Une victoire confirmée

La Cour constitutionnelle du Congo-Brazzaville a tranché en faveur du président sortant en validant définitivement les résultats de l’élection présidentielle. Selon les chiffres officiels, Denis Sassou Nguesso obtient 94,90 % des suffrages, un score légèrement supérieur aux 94,82 % initialement annoncés.

Une contestation rejetée

Cependant, le candidat Dave Mafoula avait saisi la juridiction pour demander l’annulation du scrutin, dénonçant plusieurs irrégularités, notamment des cas de bourrage d’urnes, de corruption et des changements de bureaux de vote de dernière minute.

Toutefois, la Cour a rejeté cette requête après examen du dossier. Déçu, Dave Mafoula a exprimé ses regrets, appelant à davantage d’unité et de transparence dans la vie politique nationale.

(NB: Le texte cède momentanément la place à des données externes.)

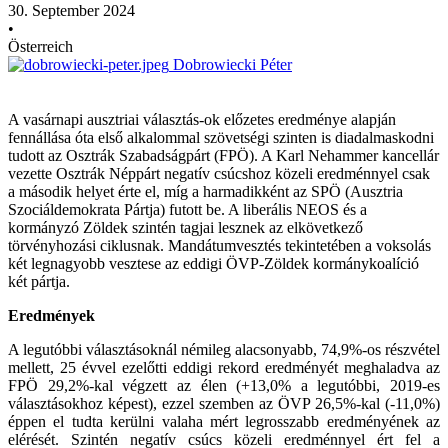
30. September 2024
•
Österreich
Dobrowiecki Péter
A vasárnapi ausztriai választás-ok előzetes eredménye alapján
fennállása óta első alkalommal szövetségi szinten is diadalmaskodni
tudott az Osztrák Szabadságpárt (FPÖ). A Karl Nehammer kancellár
vezette Osztrák Néppárt negatív csúcshoz közeli eredménnyel csak
a második helyet érte el, míg a harmadikként az SPÖ (Ausztria
Szociáldemokrata Pártja) futott be. A liberális NEOS és a
kormányzó Zöldek szintén tagjai lesznek az elkövetkező
törvényhozási ciklusnak. Mandátumvesztés tekintetében a voksolás
két legnagyobb vesztese az eddigi ÖVP-Zöldek kormánykoalíció
két pártja.
Eredmények
A legutóbbi választásoknál némileg alacsonyabb, 74,9%-os részvétel
mellett, 25 évvel ezelőtti eddigi rekord eredményét meghaladva az
FPÖ 29,2%-kal végzett az élen (+13,0% a legutóbbi, 2019-es
választásokhoz képest), ezzel szemben az ÖVP 26,5%-kal (-11,0%)
éppen el tudta kerülni valaha mért legrosszabb eredményének az
elérését. Szintén negatív csúcs közeli eredménnyel ért fel a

Satisfaction du camp présidentiel

De son côté, la défense du président salue une décision conforme au droit. Me Yvon Eric Ibouanga, l’un des avocats de Denis Sassou Nguesso, estime que la procédure a été menée de manière rigoureuse, avec un débat contradictoire approfondi, reflétant selon lui « des éléments objectifs ».

Une décision sans appel

En définitive, les décisions de la Cour constitutionnelle du Congo-Brazzaville étant irrévocables, la réélection de Denis Sassou Nguesso est désormais entérinée. Le taux de participation s’élève à 85,99 %.

Prochaine étape : l’investiture du chef de l’État pour un cinquième mandat consécutif, prévue le 16 avril dans un stade du nord de la capitale, Brazzaville.